The standing god shown mummiform with the arms folded across the chest, his fisted hands emerging from beneath his vestment, holding a crook and flail, wearing a braided divine beard curved out at its tip, an atef-crown notched for plumes that is fronted by a uraeus, an incised broad collar with menat at the back, the idealizing features of the face very well detailed, the eyes designed for inlays (now missing), a tenon below for insertion. 

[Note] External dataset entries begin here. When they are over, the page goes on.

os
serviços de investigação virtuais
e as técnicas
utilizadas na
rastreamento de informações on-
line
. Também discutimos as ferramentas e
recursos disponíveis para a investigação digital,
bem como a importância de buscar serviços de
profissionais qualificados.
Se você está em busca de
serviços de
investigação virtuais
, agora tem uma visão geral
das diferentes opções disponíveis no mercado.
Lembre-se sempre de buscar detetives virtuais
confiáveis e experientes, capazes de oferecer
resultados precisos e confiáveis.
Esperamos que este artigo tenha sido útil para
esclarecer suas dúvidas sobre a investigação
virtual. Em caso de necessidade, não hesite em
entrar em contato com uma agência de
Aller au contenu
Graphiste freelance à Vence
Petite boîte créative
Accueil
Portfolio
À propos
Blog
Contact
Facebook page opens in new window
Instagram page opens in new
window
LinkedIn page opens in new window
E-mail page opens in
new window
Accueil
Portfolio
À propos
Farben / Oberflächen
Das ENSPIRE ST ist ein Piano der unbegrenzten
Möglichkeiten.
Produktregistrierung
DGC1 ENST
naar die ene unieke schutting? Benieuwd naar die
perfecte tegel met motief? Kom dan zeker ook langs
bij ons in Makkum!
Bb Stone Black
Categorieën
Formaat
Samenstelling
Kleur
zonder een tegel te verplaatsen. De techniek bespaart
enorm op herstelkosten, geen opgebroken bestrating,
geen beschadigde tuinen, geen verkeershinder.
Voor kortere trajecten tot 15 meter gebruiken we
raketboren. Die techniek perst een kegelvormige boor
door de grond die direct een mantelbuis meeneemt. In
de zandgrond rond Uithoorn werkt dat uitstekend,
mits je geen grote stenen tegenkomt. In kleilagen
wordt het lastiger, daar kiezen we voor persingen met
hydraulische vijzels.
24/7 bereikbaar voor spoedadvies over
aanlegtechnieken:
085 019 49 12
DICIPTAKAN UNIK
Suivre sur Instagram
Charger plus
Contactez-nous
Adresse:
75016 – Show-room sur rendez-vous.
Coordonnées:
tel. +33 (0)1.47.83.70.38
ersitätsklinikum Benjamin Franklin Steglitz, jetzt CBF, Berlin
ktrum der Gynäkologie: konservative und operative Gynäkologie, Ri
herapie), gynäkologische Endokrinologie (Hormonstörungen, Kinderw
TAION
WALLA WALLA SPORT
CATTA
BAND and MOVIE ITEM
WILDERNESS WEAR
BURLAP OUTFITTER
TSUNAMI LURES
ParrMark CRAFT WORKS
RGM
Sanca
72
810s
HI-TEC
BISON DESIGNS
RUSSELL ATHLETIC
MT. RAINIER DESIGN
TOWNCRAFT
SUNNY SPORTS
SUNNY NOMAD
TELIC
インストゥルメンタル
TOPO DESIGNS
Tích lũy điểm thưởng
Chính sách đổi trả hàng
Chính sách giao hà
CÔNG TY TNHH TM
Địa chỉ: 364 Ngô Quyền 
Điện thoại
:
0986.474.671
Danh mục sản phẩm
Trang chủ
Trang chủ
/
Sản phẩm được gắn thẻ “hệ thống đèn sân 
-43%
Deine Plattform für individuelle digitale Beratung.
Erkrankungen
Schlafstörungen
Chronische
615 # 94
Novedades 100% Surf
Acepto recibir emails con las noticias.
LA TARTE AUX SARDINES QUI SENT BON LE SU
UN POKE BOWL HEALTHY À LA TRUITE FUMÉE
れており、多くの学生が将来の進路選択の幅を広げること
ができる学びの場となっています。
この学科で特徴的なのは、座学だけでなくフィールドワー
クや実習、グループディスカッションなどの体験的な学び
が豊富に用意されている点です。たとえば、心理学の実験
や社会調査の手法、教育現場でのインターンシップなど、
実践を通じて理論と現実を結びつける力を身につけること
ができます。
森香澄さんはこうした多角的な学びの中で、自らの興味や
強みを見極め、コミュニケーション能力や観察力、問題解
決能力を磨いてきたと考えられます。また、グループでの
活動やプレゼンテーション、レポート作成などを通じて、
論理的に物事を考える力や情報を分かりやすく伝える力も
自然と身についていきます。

Background:  The most complete version of the Osiris myth was recorded by the Greek historian Plutarch in the first to second centuries AD. According to this account, Seth, consumed by jealousy, plotted against his brother, Osiris, the king of Egypt. Having trapped Osiris in a chest, Seth cast the box into the nile, Osiris drowned. Isis, Osiris's sister and wife, searched tirelessly until she found his body. Undeterred, Seth stole the body dismembered it, and scattered the pieces in locations as distant as the Levant. Aided by her sister, Isis again found her husbands' body, with the exception of the phallus. Isis was highly skilled in magic so was able to conceive by Osiris, bearing their son, Horus. Horus who ultimately avenged his fathers' death by vanquishing Seth and reclaiming the throne. The Osiris myth reinforced the link between himself and the king. While alive, the king was the "living Horus", the son of the god. But upon his death, the king was equated with Osiris, the lord of the dead. 

Condition:  A finely rendered example, notched for plumes, intact and in very good condition overall.

Dimensions:   Height: 14.39 cm (5 2/3 inches) 

Provenance:   S.Bono private collection, Chicago, IL, acquired from the trade in early 2000's.